この連休中に,「東京物語」という映画を観ました。小津安二郎監督作品で,主演は笠智衆と原節子です。この作品は昭和28年(1953年)に公開された古い映画ですが,国内外でとても高い評価を得ています。
私は以前,この作品を断片的にしか観ておりませんでしたが,今回初めて通して観てみました。いろいろと考えさせられる,しんみりとした,切ない映画でしたね。笠智衆の枯淡の境地,原節子が醸し出す誠意と優しさと美しさ・・・。
ウィキペディアの記載を引用すれば,上京した年老いた両親とその家族たちの姿を通して,家族の絆,親と子,老いと死,人間の一生,それらを冷徹な視線で描いた作品であり,家族という共同体が年を経るとともにバラバラになっていく現実を,独特の落ち着いた雰囲気でつづっている秀逸な作品です。観ていて切なくなりますけどね。何やら自分の死生観にも影響を及ぼすような。
先にも述べましたが,この作品は国内はもちろんのこと,海外でも高い評価を得ております。海外での公開は昭和32年(1957年)にロンドンで上映されたのが最初で,翌年に第1回サザーランド杯を受賞し,海外での小津作品の評価が高まるきっかけになりましたし,1972年にはニューヨークでも公開され,アメリカの批評家たちからも賞賛を受けました。2012年に英国映画協会の映画雑誌『Sight&Sound』が発表した史上最高の映画ベストテンの映画監督が選ぶランキングでは第1位に選ばれてもいます。

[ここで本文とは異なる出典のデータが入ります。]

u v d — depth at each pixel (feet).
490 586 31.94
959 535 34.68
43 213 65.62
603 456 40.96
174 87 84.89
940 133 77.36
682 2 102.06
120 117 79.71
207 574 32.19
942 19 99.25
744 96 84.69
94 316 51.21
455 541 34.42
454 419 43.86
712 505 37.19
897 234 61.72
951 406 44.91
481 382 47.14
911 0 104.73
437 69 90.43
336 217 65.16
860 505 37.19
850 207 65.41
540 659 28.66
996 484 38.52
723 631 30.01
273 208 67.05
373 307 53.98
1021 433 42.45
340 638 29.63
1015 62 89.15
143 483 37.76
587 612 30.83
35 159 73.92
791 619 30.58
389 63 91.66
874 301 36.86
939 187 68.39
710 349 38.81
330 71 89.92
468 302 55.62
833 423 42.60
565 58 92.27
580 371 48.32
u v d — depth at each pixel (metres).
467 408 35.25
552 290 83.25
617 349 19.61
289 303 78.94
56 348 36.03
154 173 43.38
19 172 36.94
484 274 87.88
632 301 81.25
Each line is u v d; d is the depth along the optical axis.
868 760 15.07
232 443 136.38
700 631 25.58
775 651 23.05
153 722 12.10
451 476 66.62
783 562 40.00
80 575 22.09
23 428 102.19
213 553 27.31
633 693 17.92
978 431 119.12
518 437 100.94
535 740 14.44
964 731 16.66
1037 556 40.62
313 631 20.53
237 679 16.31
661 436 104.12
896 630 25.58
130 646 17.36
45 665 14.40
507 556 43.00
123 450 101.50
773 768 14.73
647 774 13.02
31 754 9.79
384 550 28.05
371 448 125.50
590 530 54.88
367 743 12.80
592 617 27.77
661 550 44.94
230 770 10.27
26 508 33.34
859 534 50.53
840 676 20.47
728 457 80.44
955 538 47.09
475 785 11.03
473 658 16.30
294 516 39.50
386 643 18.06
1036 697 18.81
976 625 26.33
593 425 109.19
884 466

それにしても原節子という女優の何と美しいこと。1963年に小津安二郎監督が亡くなり,彼女は43歳ころに突如として事実上の引退状態になり,その後は公の場に姿を現すこともなくその潔い引き際も際立っています。美貌,独身,潔い早い引退,その後の隠遁生活など,スウェーデンの女優グレタ・ガルボと共通した面があります(グレタ・ガルボのことはこのブログでも触れたことがありますので,ブログ内検索で「ガルボ」とキーワードを入れて検索してみてください)。記事によれば原節子は,たばことビールと麻雀が好きだったようで,親近感がわきます。私もビールと麻雀は好きですので(笑)。彼女は鎌倉でヴェールに包まれた隠遁生活を送り,95歳で亡くなりました。